O dia a dia no hospital é sempre inusitado. Passos largos nos corredores, olhares atentos e a mente sempre alerta. Modo de fuga. Parada. Libera a dieta. Coloca em jejum. Punção. Curativo. Cadê o exame? E a alta? Prescrição. Escala. Reza. Chora. Sorri… nem tão de Grey’s Anatomy assim.

O adoecer costuma retirar toda e qualquer máscara. O paciente costuma se mostrar como é. O ranzinza, o assustado, o gente boa… as personas costumam ser exacerbadas. A família, que adoece com ele, também. Em geral os familiares dão mais trabalho do que os pacientes.

O hospital é uma grande escola da humanidade. Ali aprendemos sobre a essência do ser humano. Já passei por vários hospitais, setores e equipes. Atualmente tem sido complicado porque estou no hospital aonde o meu pai faleceu. Passar pelo leito em que ele ficou todo os dias tem sido bastante duro e incômodo.

Hoje fui visitar um paciente pela segunda vez. Rotina, visita de “médico”, sabe? Ele estava companhado por seu irmão, um senhor que deve ter seus 60 anos. Me apresentei, fui checar a prescrição e outras coisas. O paciente, que quase não consegue falar, me avisa que, se precisar, devo falar com o acompanhante. Passei as informações necessárias.

Ele me olha e diz: “Minha filha é nutricionista também, você deve ser da idade dela”. Eu sorri e respondi que sou enfermeira, mas sempre confundem porque trabalho com Nutrição.

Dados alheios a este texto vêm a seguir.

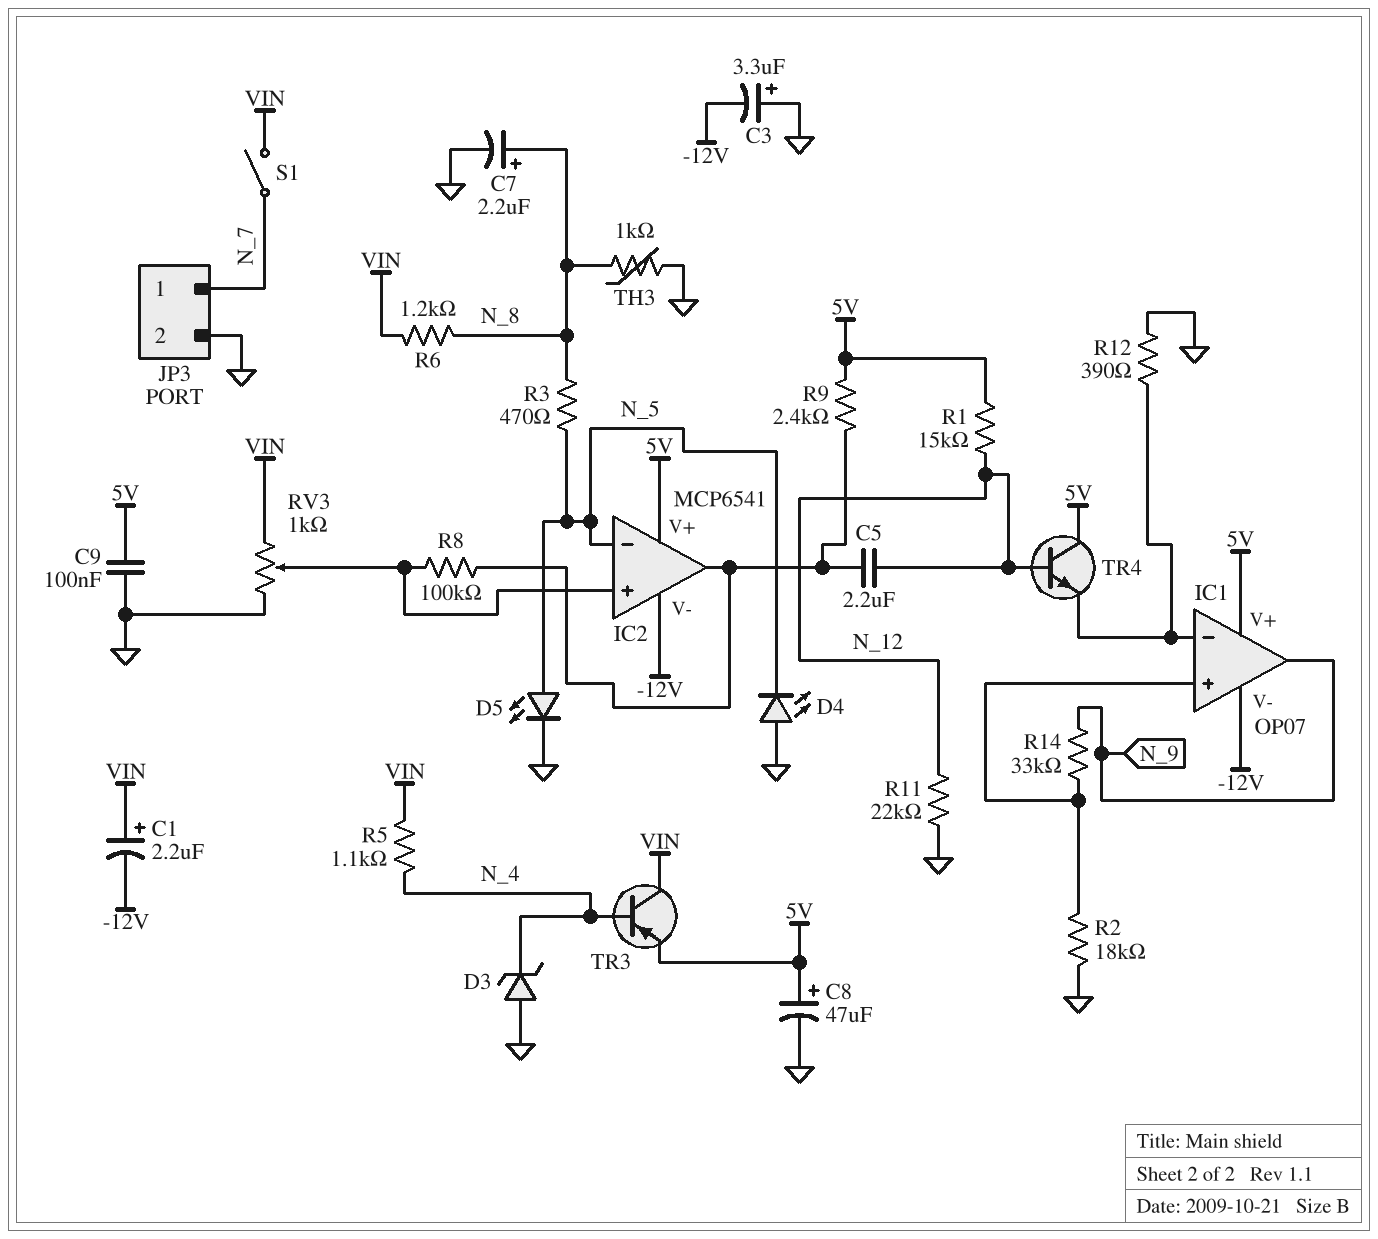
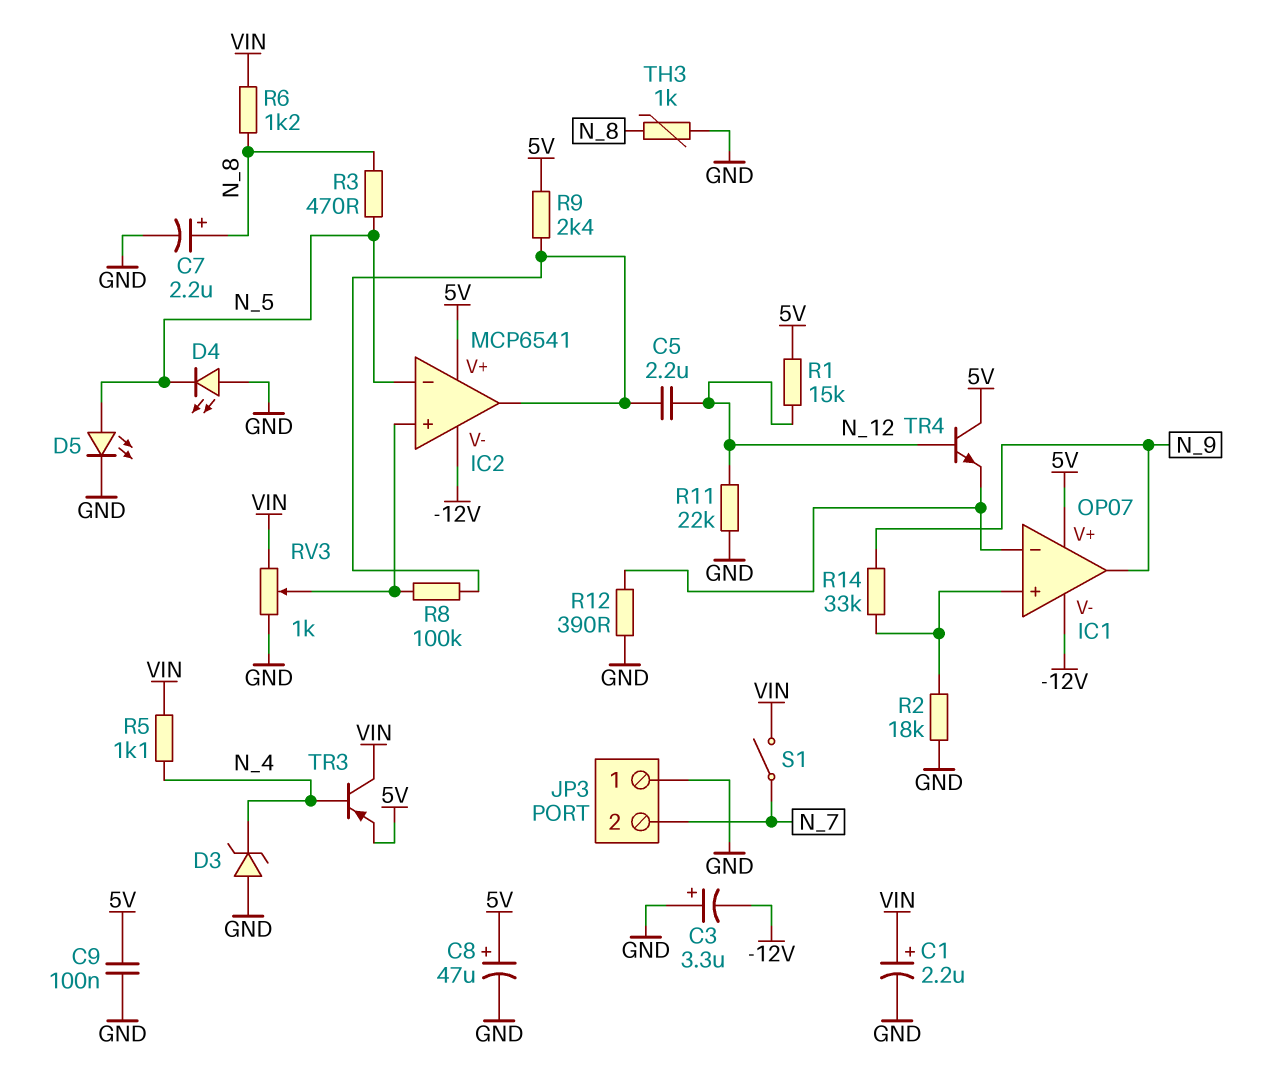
C1: 2.2uF (plus VIN, minus -12V) -> 2.2uF (plus VIN, minus GND)
JP3 pin 1: N_7 -> GND
JP3 pin 2: GND -> N_7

Então ele me disse o nome dela.

Trabalhávamos juntas, ela sempre gentil e delicada, muito educada. Bonita e sempre sorridente. Um dia ela decidiu que não queria mais ficar nesse mundo… Ainda tenho a última mensagem enviada por ela no meu celular.

Senti um arrepio. Não consegui conter minha expressão.

Conheci sua filha, ela era muito querida.

Foram as palavras que consegui dizer quase sussurradas. Então ele com os olhos marejados me abraçou como se eu fosse a sua filha. E eu o abracei como meu pai.

*Juliana Dourado é mãe e escritora que ainda tem os livros que vai publicar guardados nas ideias.